Below are the records; copy each line in which "assign" can be found.

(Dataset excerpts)

::::::

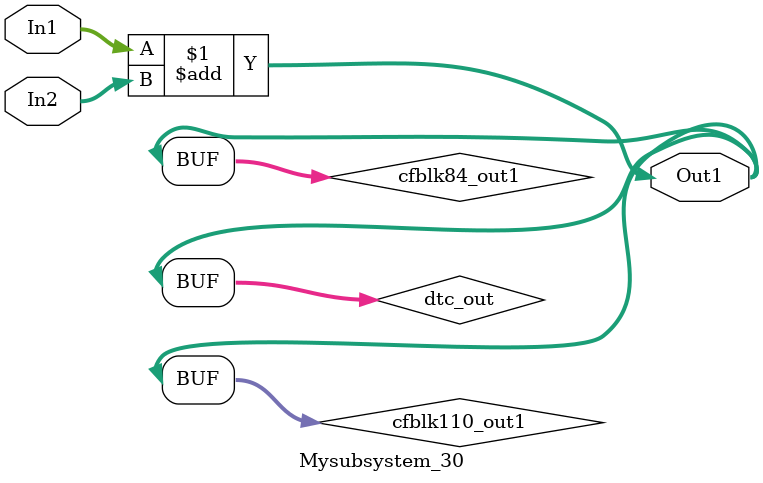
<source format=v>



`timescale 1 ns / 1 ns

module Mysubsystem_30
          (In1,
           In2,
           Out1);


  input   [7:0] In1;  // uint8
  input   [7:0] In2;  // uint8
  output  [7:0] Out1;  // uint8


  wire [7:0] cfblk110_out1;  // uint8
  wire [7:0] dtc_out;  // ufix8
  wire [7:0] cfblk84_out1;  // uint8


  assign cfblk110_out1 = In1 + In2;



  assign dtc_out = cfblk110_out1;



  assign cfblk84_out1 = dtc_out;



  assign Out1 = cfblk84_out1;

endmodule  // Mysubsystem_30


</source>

::::::

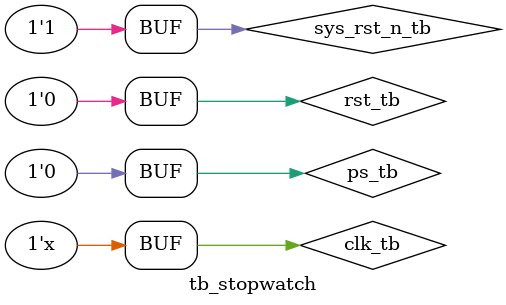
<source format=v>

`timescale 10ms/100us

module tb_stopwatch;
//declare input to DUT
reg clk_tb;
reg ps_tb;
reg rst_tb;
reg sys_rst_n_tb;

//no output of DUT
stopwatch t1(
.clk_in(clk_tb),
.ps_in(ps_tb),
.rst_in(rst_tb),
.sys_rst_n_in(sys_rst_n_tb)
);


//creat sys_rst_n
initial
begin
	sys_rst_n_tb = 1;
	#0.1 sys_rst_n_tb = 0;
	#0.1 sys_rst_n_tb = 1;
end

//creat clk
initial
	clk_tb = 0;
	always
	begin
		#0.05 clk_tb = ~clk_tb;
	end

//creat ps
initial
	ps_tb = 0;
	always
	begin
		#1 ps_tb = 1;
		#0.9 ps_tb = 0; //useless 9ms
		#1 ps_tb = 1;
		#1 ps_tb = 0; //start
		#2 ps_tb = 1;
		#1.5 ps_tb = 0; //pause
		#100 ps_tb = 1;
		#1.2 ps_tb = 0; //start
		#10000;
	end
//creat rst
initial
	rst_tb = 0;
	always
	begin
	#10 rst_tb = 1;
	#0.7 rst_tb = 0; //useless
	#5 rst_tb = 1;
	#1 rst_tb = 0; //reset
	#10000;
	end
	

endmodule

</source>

::::::

### PROBLEM SOLUTION
  assign cfblk110_out1 = In1 + In2;
  assign dtc_out = cfblk110_out1;
  assign cfblk84_out1 = dtc_out;
  assign Out1 = cfblk84_out1;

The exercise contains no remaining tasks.